START Study text

An artifact record references a file produced by the scan (stored in S3). Artifacts have an access level (operator or customer) and are categorized by artifact_kind:

  • vega_core_events — raw vega-core event stream (vega-core-events.jsonl)
  • debug_bundle — full debug bundle zip
  • generated_threat_model — the threat model Markdown file
  • activity_log — structured activity log for the scan
  • worker_components_log — per-component worker status log

Key fields: artifact_id, scan_id, artifact_kind, object_ref (URI + SHA256 + size), access, stage, component, shard.

In the code: domain/artifacts/records.py, application/artifacts/ use cases, stored via ArtifactStore port.


DomainEvent

Domain events are the append-only record of everything that happened during a scan. They are written by the scan engine adapter and read by the frontend for the live scan feed.

Key fields: aggregate_id (typically scan_id), sequence (ordering per aggregate), event_type, payload, occurred_at.

Events come from two sources:

  • Backend-emitted (by ExecuteScanUseCase): scan_running, scan_completed, scan_failed, planning_artifact_reused, scan_runner_started. Each backend event is published under both aggregate_id=scan_id and aggregate_id=repository_id.
  • Engine-emitted (by vega-core via EngineEventSink, stored under aggregate_id=scan_id): scan_started, scan_progress, scan_log, finding_updated, component_worker_*, stage_started, stage_completed, scan_completed, scan_cancelled, finding_verified.

In the code: domain/events/records.py, stored in the domain_events table via EventStore port. The PK is (aggregate_id, sequence).


RunnerJob

A runner job tracks the ECS task that executed a scan phase or ingest. It stores the ECS task ARN so the worker can monitor task health, detect failures, and cancel running tasks.

Key fields: job_id, scan_id or ingest_job_id, phase, state, ecs_task_arn, lease and heartbeat timestamps.

In the code: domain/operations/runner_jobs.py, stored via RunnerJobStore port.


Generic records (via GenericRecordStore)

Many auxiliary entities use the same JSONB document pattern without dedicated store interfaces. These include:

Record type Purpose
users User profiles
api_keys Programmatic API key credentials
refresh_tokens Auth refresh token lifecycle
sessions Legacy upload/analyze sessions
git_uploads Temporary git-push remote metadata
github_connections GitHub App installation records
worker_heartbeats Worker process health tracking
planning_artifacts Cached plan bundles (avoid re-running planning)

END Study text

**What to work on:**
1. Answer these from the text on scan data:
(a) Which two access levels can an artifact have?
(b) What is the primary key of the domain_events table?
(c) What does a runner job store so that the worker can monitor task health?
2. Copy the text on scan data from "In the code: domain/events/records.py, stored" up to and including "via RunnerJobStore port.".

START Raw data

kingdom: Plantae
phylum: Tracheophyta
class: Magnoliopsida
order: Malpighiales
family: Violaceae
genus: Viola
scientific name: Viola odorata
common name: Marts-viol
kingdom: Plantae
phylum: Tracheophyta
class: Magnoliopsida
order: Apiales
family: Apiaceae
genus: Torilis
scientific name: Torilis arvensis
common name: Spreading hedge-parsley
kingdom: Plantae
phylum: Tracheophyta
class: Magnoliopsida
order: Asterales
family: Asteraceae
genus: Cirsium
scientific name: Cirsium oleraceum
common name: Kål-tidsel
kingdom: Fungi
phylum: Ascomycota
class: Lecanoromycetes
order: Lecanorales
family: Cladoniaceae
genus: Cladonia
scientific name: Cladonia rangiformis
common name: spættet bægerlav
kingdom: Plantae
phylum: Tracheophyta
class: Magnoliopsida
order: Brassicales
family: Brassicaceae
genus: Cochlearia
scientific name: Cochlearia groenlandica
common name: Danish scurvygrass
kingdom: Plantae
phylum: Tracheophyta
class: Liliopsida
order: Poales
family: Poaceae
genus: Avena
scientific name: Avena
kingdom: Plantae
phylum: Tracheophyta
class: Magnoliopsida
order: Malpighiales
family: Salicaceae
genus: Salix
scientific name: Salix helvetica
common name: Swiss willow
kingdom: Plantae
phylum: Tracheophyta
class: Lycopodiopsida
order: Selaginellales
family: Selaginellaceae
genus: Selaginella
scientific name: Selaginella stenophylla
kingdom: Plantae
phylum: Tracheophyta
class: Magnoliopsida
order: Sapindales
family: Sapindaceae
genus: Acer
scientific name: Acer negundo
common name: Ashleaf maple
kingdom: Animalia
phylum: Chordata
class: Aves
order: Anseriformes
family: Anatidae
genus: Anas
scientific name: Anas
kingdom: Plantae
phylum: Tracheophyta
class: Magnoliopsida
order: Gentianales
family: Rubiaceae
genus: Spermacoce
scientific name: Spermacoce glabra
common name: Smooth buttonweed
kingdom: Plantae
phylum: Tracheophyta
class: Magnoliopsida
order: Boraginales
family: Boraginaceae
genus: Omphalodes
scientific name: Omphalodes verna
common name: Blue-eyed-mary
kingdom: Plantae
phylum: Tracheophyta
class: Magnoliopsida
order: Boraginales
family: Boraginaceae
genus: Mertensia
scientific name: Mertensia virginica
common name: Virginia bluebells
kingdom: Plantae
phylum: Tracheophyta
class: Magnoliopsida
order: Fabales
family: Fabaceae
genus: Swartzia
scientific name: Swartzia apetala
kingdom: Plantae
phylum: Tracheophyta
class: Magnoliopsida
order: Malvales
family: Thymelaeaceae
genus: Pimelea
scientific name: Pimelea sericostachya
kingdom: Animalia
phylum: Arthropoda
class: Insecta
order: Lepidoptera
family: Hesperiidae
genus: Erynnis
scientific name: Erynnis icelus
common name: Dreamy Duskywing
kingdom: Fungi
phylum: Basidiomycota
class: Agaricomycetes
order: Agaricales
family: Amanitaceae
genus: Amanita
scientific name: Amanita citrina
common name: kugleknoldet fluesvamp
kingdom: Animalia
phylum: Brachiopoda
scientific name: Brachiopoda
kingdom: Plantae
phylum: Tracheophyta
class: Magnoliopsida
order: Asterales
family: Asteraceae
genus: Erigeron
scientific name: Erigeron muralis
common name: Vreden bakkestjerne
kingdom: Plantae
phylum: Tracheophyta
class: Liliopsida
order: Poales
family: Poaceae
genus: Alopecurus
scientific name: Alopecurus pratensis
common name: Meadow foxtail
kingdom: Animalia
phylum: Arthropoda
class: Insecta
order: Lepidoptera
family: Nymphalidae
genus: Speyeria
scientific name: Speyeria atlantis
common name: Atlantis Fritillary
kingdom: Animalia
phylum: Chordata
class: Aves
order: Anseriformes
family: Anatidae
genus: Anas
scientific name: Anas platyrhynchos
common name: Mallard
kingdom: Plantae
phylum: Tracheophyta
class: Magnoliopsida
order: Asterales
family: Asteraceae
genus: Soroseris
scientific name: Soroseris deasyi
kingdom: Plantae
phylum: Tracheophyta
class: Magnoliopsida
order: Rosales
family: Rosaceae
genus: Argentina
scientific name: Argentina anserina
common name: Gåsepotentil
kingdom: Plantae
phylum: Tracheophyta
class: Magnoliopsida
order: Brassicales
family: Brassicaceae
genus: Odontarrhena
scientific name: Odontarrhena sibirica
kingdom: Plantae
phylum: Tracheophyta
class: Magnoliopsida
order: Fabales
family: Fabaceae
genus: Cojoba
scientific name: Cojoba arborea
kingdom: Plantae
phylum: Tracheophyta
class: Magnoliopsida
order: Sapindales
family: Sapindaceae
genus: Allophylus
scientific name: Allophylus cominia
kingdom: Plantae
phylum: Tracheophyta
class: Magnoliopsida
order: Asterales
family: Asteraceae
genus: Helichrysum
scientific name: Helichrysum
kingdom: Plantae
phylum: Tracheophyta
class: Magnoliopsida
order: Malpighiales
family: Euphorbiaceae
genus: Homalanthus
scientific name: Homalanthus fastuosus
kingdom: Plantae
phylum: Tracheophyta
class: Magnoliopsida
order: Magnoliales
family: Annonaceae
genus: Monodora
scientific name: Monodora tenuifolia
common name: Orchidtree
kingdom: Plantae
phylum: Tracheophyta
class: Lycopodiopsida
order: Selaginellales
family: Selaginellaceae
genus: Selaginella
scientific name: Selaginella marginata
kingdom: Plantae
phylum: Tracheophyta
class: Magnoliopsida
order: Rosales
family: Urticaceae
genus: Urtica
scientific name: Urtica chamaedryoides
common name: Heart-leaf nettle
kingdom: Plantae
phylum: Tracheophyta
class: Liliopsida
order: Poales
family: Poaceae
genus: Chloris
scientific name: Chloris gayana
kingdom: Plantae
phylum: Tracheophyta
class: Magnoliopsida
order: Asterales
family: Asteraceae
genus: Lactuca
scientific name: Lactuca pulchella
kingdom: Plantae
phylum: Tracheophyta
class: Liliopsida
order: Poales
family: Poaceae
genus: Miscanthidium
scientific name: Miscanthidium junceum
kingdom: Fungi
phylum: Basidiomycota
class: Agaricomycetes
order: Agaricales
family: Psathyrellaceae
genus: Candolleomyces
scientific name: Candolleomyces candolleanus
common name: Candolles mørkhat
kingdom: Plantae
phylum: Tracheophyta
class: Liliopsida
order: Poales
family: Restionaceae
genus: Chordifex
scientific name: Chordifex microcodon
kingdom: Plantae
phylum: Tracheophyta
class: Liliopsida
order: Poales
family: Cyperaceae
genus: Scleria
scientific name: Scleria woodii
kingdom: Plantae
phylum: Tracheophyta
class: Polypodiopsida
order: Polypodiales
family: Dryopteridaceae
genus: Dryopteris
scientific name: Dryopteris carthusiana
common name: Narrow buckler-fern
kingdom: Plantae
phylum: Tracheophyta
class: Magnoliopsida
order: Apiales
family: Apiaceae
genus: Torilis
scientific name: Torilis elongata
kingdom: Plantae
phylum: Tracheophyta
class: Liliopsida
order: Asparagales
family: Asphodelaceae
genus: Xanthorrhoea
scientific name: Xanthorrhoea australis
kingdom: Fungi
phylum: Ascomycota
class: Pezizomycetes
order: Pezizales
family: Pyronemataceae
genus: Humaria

END Raw data

**Exercise responses:**
1.
(a) Operator or customer.
(b) (aggregate_id, sequence).
(c) The ECS task ARN.

2.
In the code: domain/events/records.py, stored in the domain_events table via EventStore port. The PK is (aggregate_id, sequence).


RunnerJob

A runner job tracks the ECS task that executed a scan phase or ingest. It stores the ECS task ARN so the worker can monitor task health, detect failures, and cancel running tasks.

Key fields: job_id, scan_id or ingest_job_id, phase, state, ecs_task_arn, lease and heartbeat timestamps.

In the code: domain/operations/runner_jobs.py, stored via RunnerJobStore port.